The World of Protozoa, Rotifera, Nematoda and Oligochaeta

Ref ID : 18

Laura Serrano, Manuel Serra, and Maria Rosa Miracle; Size variation in Brachionus plicatilis resting eggs. Hydrobiologia 186/187:381-386, 1989

Reprint

In File

Notes

The effect of temperature and salinity on resting egg size of two Brachionus plicatilis (Rotifera) clones was investigated. Clones were selected according to their different behaviour in laying resting eggs: one clone ejects them, whereas they remain inside the females body in the other clone.
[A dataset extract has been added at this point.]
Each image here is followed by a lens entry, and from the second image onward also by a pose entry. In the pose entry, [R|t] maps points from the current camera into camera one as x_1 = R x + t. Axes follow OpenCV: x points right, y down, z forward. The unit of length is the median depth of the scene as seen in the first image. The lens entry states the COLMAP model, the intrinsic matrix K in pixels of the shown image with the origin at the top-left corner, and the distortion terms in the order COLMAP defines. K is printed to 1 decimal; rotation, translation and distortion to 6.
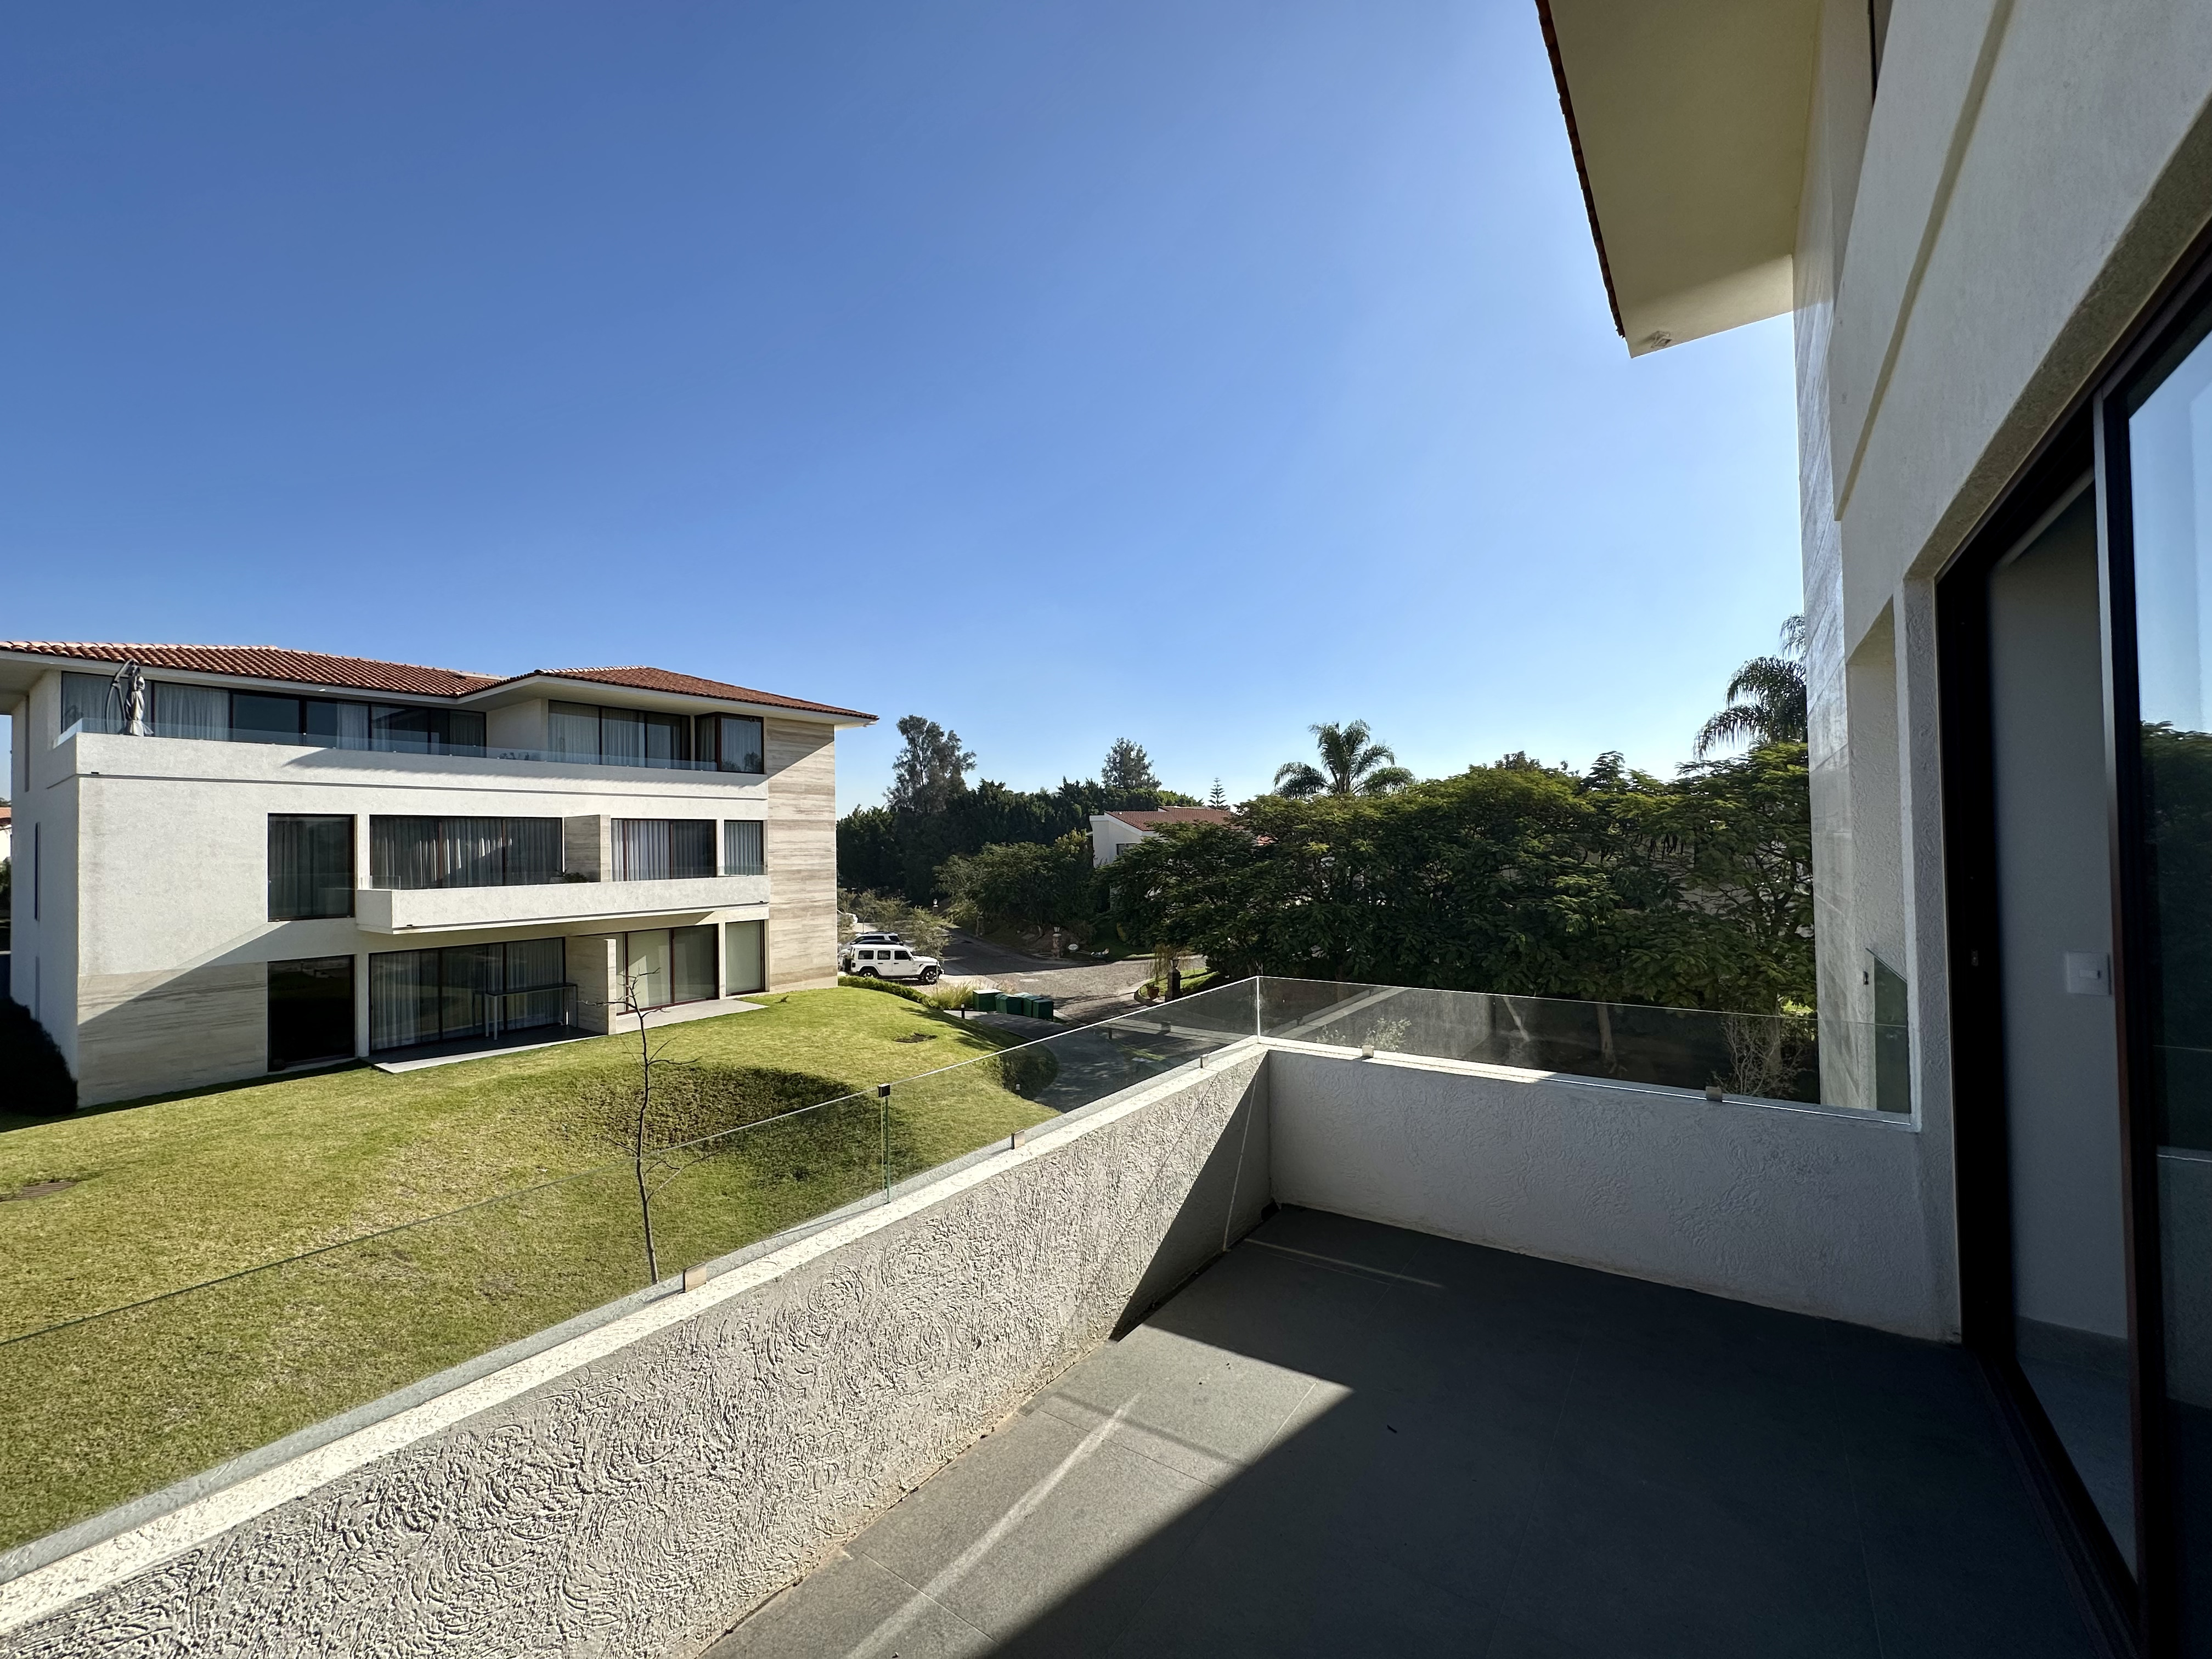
lens RADIAL K [[880.0, 0, 1106.0], [0, 880.0, 829.5], [0, 0, 1]] dist [-0.001169, -0.000295]
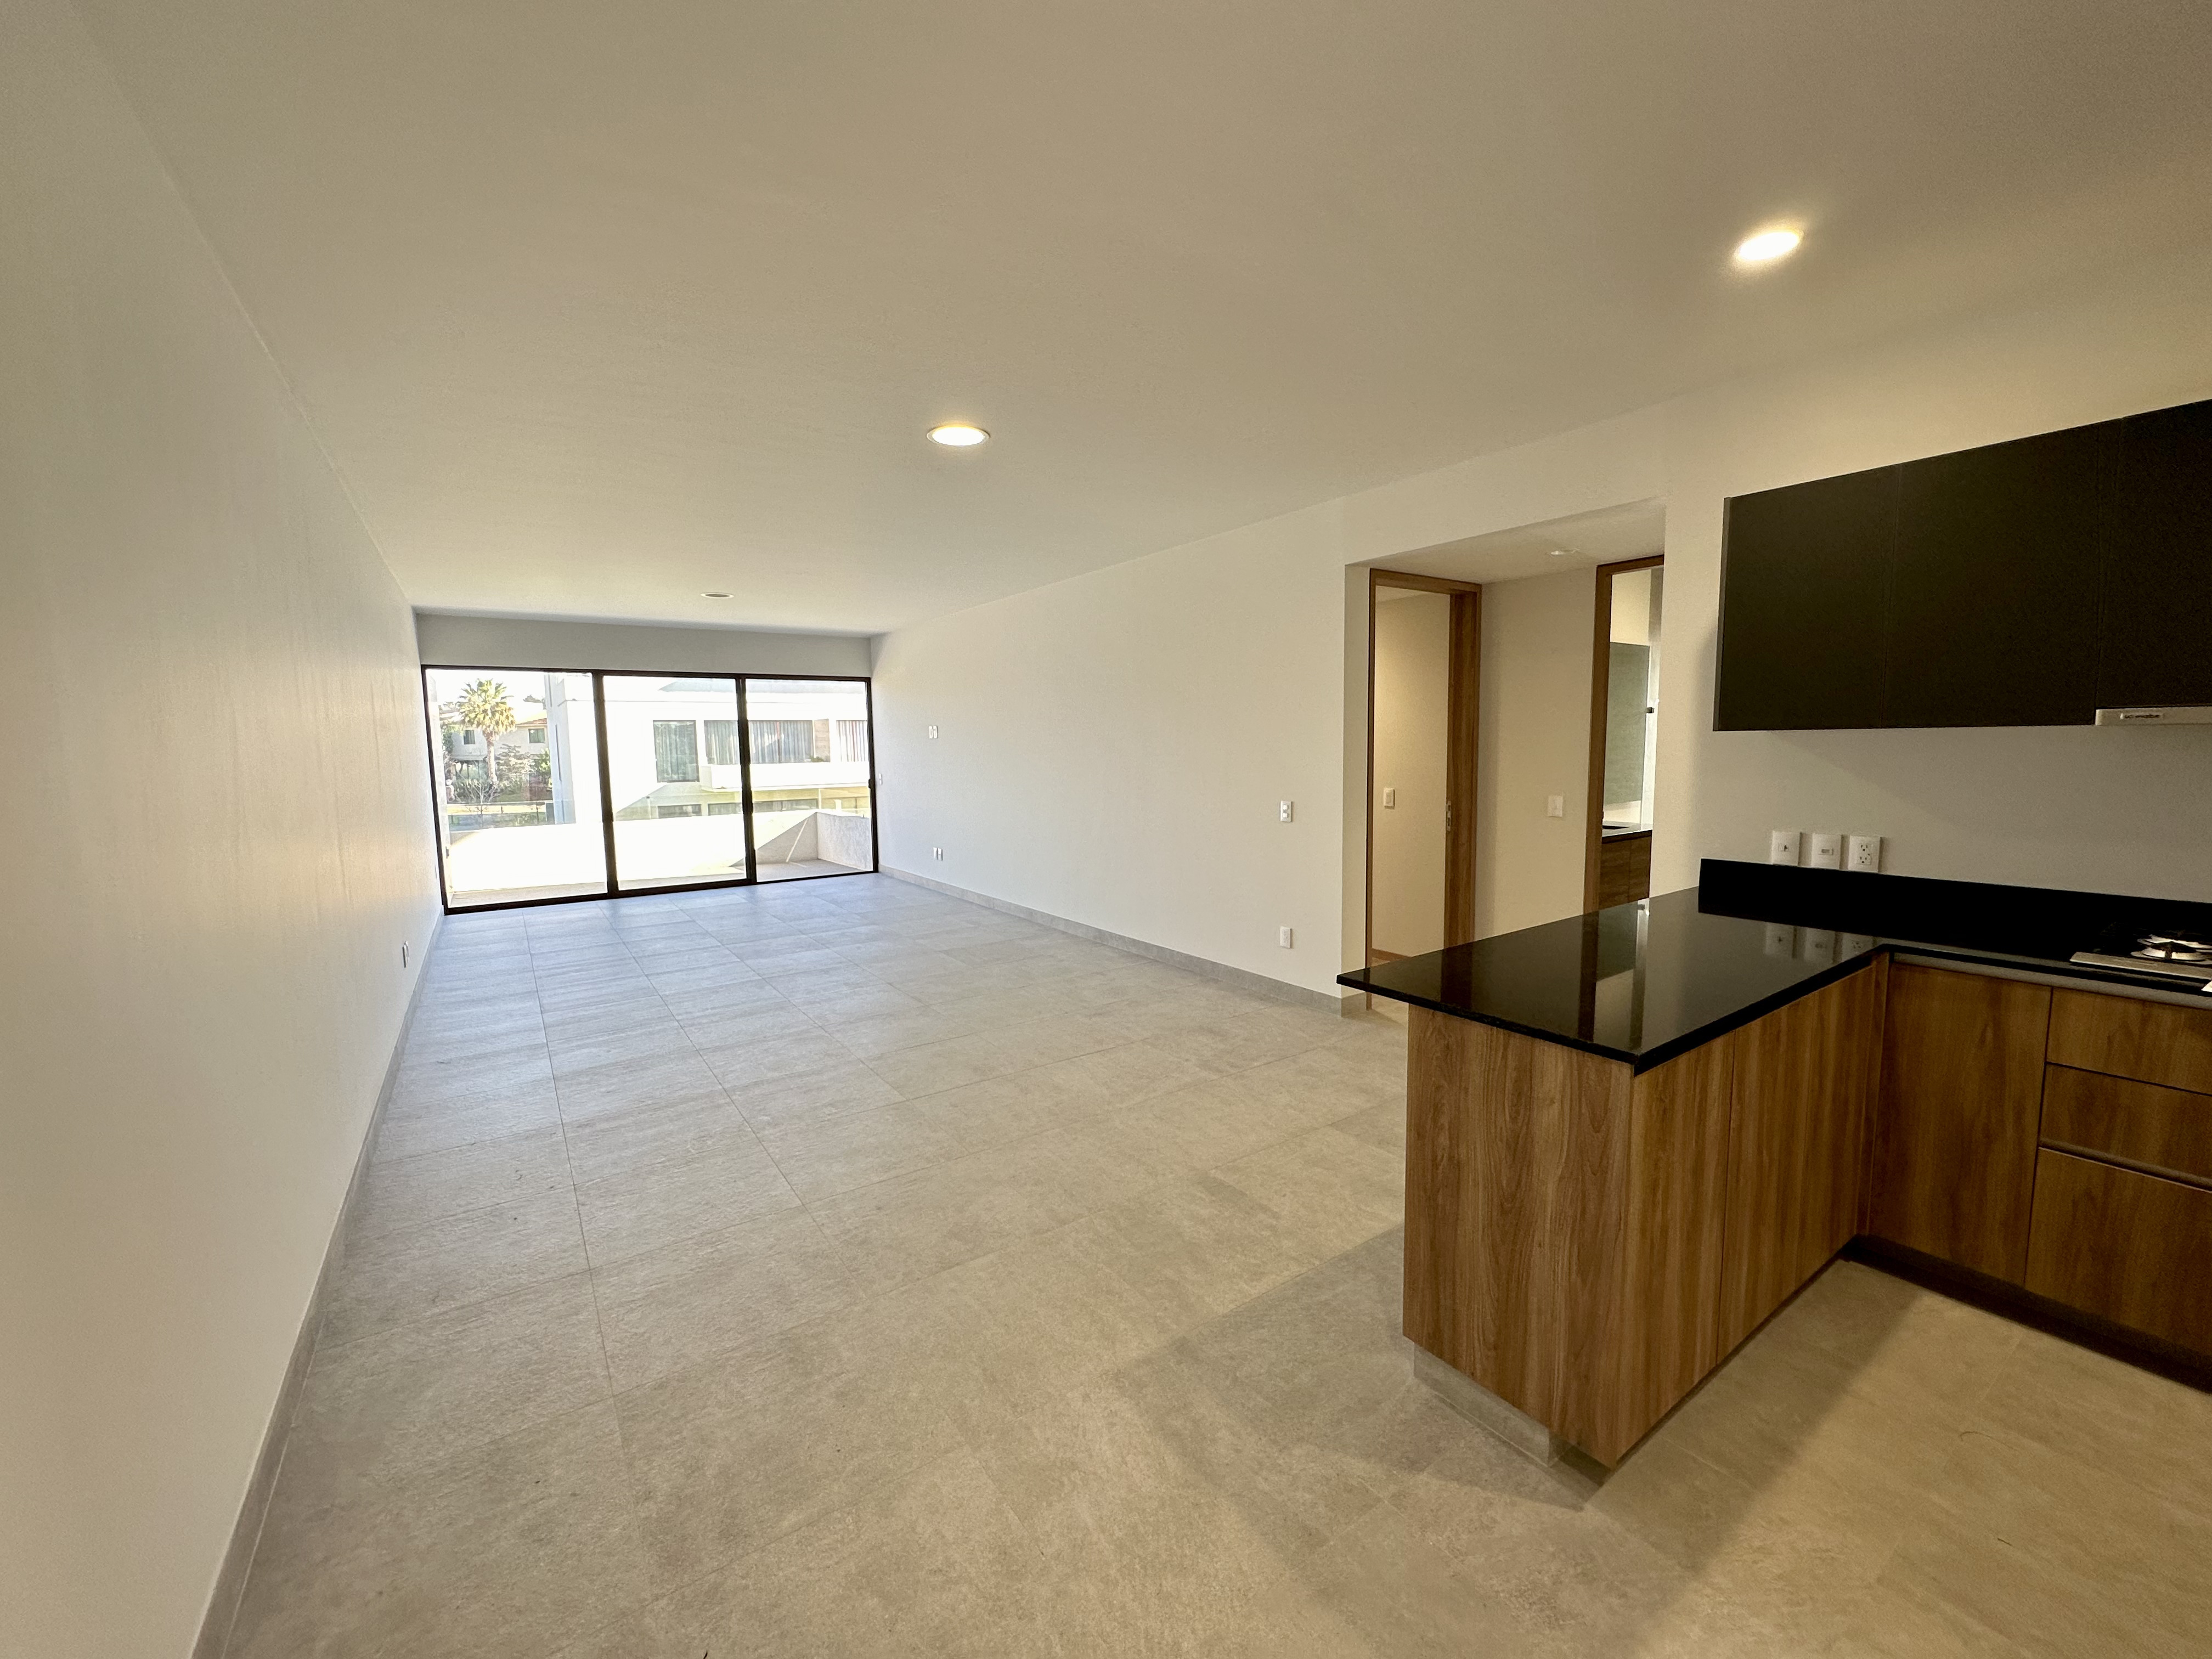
lens RADIAL K [[880.0, 0, 1106.0], [0, 880.0, 829.5], [0, 0, 1]] dist [-0.001169, -0.000295]
pose [[0.941841, 0.036631, -0.334056, 0.416046], [0.005336, 0.992286, 0.123853, -0.012621], [0.336017, -0.118433, 0.934380, -0.300163]]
The difference in resting eggs size between the two clones is noticeable, although the difference is not as great as that between female body size. An important temperature-salinity interaction on resting egg size has been observed. The general inverse relationship between size and temperature is only true at lower temperatures. At high temperatures size varies around the mean although could be greater than at intermediate temperatures. This is more evident at the intermediate salinity tested which is considered to be the closest to the optimum in our experiments. This pattern of variation suggests that mean size is bigger than expected, in relation to temperature and salinity, when these factors have values close to the extremes of their range, normally found in nature, and to which adaptive mechanisms can evolve. Size is bigger at the salinity-temperature low-low and high-high combinations which are the most commonly found in the temperate environments.